Education & Certification
Undergraduate Degree: SUNY Oswego - Current Undergrad, Teaching English to Speakers of Other Languages
I enjoy baking, cooking, reading books, playing the piano and learning the ukulele. I also enjoy being creative in my spare time so I like to paint, decorate cakes, and other DIY projects.
What is your teaching philosophy?
I believe in hard work and determination. I believe that if a student is willing to put in effort, they will be able to reach the level of education they desire. I think each student is different and everyone varies in their learning style. Therefore, as a tutor and a future educator I think it is important to incorporate the students' individual strengths and weaknesses in my teaching style.
What might you do in a typical first session with a student?
It is important for me to get to know a student, so I would try to find out a little about what kind of learning the student prefers. I would try out a few learning activities to see which style the student prefers so that I know how to approach future sessions.
How can you help a student become an independent learner?
By allowing a student to set their own goals and then achieve them, I can help a student become an independent learner. When they learn that they can achieve their own goals, it will give them a level of confidence they need in order to be an independent learner.

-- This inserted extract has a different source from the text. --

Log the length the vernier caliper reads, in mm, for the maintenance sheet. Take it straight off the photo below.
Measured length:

How would you help a student stay motivated?
I would help a student stay motivated by goal-setting. There shouldn't just one overall goal, because it might be tough trying to imagine reaching something that seems so far away. I think if a student can imagine what they want to achieve over a certain period of time, then they can take small steps to achieve their goals along the way.
If a student has difficulty learning a skill or concept, what would you do?

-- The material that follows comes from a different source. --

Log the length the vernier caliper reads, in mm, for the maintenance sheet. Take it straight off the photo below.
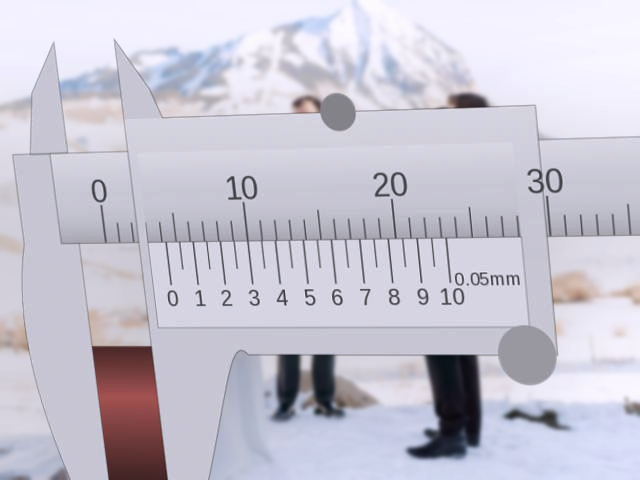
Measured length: 4.3 mm
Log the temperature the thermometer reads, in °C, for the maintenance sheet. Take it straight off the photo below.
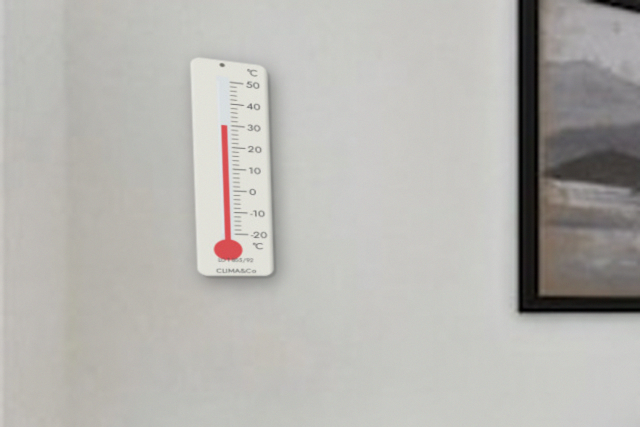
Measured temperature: 30 °C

I would just slow down and take it one step at a time. Usually when something is tough it helps to just begin focusing on smaller parts or on easier tasks and becoming proficient in the easier tasks before advancing on to tougher ones. It also just helps to slow down and focus on the concept for a bit longer and just keep going over it until it makes more sense.
How do you help students who are struggling with reading comprehension?
I would just focus on practicing reading. I would allow the students to choose a book they want to read and let them read it. I would focus on books of the level of what the student is capable of, not necessarily the actual grade level of that student.